Most people think the square-off between LSU’s Les Miles and Alabama’s Nick Saban has been decidedly in Saban’s corner due to the fact that Alabama blew out LSU in the 2012 BCS National Championship game by a 21-0 score.

However, the series in the six regular season games is even with three wins for Miles and three wins for Saban. The total margin of victory in those six games is 32 points, which means that each game is settled by less than a touchdown.

Expect the same on Saturday night in Tuscaloosa.This game not only has SEC ramifications, but national championship ramifications because if LSU upsets Alabama the SEC will most likely be shut out of defending the BCS National Championship for the first time in almost 10 years.With an undefeated Ohio State, Oregon and Florida State in the mix, a once-beaten Alabama would not play in a game to defend their national championship crown.

For LSU, they are playing with football house money. They have nothing to lose and very few people think they have a chance to win.

I think the Tigers have a shot to take down Alabama. The Tide has not faced a team with this many skilled athletes on the offensive side of the ball this season other than Texas A&M, and they almost lost that game.

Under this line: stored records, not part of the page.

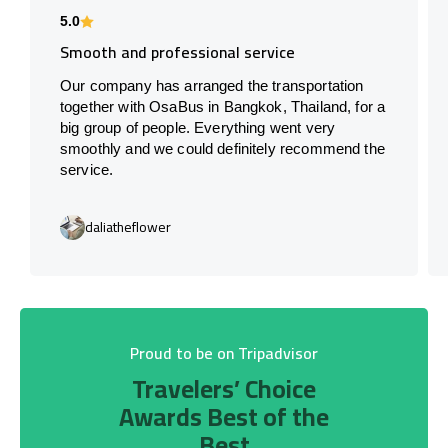
5.0
Smooth and professional service
Our company has arranged the transportation
together with OsaBus in Bangkok, Thailand, for a
big group of people. Everything went very
smoothly and we could definitely recommend the
service.
daliatheflower
Proud to be on Tripadvisor
Travelers’ Choice
Awards Best of the
Best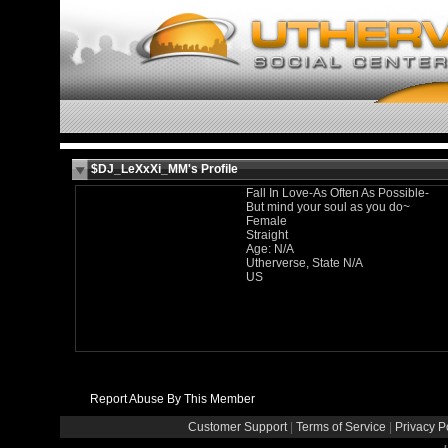
$DJ_LeXxXi_MM's Profile
Fall In Love-As Often As Possible-
But mind your soul as you do~
Female
Straight
Age: N/A
Utherverse, State N/A
US
Report Abuse By This Member
Customer Support
|
Terms of Service
|
Privacy P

For LSU to win, quarterback Zach Mettenberger will have to not only play good, but great. In order to do that he will have to connect early and often with Odell Beckham and Jarvis Landry - the best wide receiver tandem in college football. Mettenberger can also hand it off to Jeremy Hill, who is the second-best running back in the SEC.The main issue is if LSU’s defense can slow down Alabama’s rushing attack.That attack is the Tide’s bread and butter this season and is responsible for their success on offense. I take nothing away from Tide quarterback A.J. McCarron, because without him Alabama does not win back-to-back national championships, but Nick Saban has old-school values on offense and has a firm commitment to running the ball to set up his passing game.

LSU has to play strong in run defense and that means tackling well, taking good angles of pursuit and playing strong right up the middle at defensive tackle, middle linebacker and strong safety.

Those issues have been in play all season long for a Tiger defense that saw a vast majority of its talent hit the NFL circuit after the 2012 season.

But it is Alabama week and you can expect the unexpected.